__Exercise text__
"""

The Options to be issued pursuant to this Prospectus entitle the holder to subscribe for Shares on the following terms and conditions:

  • (a) Subject to paragraph (k), each Option gives the Optionholder the right to subscribe for one Share.

  • (b) The Options will expire at 5:00pm on 31 December 2014 ( Expiry Date ). Any Option not exercised before the Expiry Date will automatically lapse on the Expiry Date.

  • (c) The amount payable upon exercise of each Option will be $0.03 ( Exercise Price ).

  • (d) The Options held by each Optionholder may be exercised in whole or in part, and if exercised in part, multiples of 1,000 must be exercised on each occasion.

  • (e) An Optionholder may exercise their Options by lodging with the Company, before the Expiry Date:

  • (i) a written notice of exercise of Options specifying the number of Options being exercised; and

  • (ii) a cheque or electronic funds transfer for the Exercise Price for the number of Options being exercised;

( Exercise Notice ).

"""

(Saved entries)
"""

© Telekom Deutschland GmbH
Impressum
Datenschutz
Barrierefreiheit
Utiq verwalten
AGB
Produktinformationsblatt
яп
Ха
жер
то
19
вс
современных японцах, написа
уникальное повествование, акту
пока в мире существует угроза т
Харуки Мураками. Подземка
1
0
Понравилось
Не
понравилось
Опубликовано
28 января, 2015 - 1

"""
"""

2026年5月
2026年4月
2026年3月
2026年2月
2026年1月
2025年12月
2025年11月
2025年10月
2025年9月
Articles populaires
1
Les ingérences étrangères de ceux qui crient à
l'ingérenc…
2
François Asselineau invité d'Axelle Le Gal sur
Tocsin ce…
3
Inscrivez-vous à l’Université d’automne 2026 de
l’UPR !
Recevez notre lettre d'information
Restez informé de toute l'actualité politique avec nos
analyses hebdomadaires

"""
"""

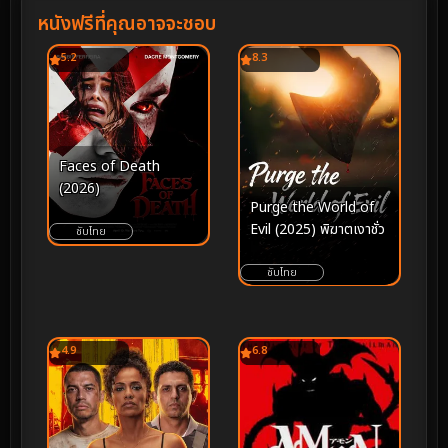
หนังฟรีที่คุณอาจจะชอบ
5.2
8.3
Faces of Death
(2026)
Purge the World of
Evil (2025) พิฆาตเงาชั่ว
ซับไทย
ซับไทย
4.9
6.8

"""

__Things to do__
1 – Duplicate the passage of the option terms between "The Options to" and "Exercise Price ).", inclusive.
2 – Set down word for word the lines of the entries between the line holding "Telekom Deutschland GmbH" and the line holding "28 января, 2015 - 1", inclusive, and nothing else.
The option terms and the entries have no connection to each other.

__Per-task answers__
1 –
The Options to be issued pursuant to this Prospectus entitle the holder to subscribe for Shares on the following terms and conditions:

  • (a) Subject to paragraph (k), each Option gives the Optionholder the right to subscribe for one Share.

  • (b) The Options will expire at 5:00pm on 31 December 2014 ( Expiry Date ). Any Option not exercised before the Expiry Date will automatically lapse on the Expiry Date.

  • (c) The amount payable upon exercise of each Option will be $0.03 ( Exercise Price ).

2 –
© Telekom Deutschland GmbH
Impressum
Datenschutz
Barrierefreiheit
Utiq verwalten
AGB
Produktinformationsblatt
яп
Ха
жер
то
19
вс
современных японцах, написа
уникальное повествование, акту
пока в мире существует угроза т
Харуки Мураками. Подземка
1
0
Понравилось
Не
понравилось
Опубликовано
28 января, 2015 - 1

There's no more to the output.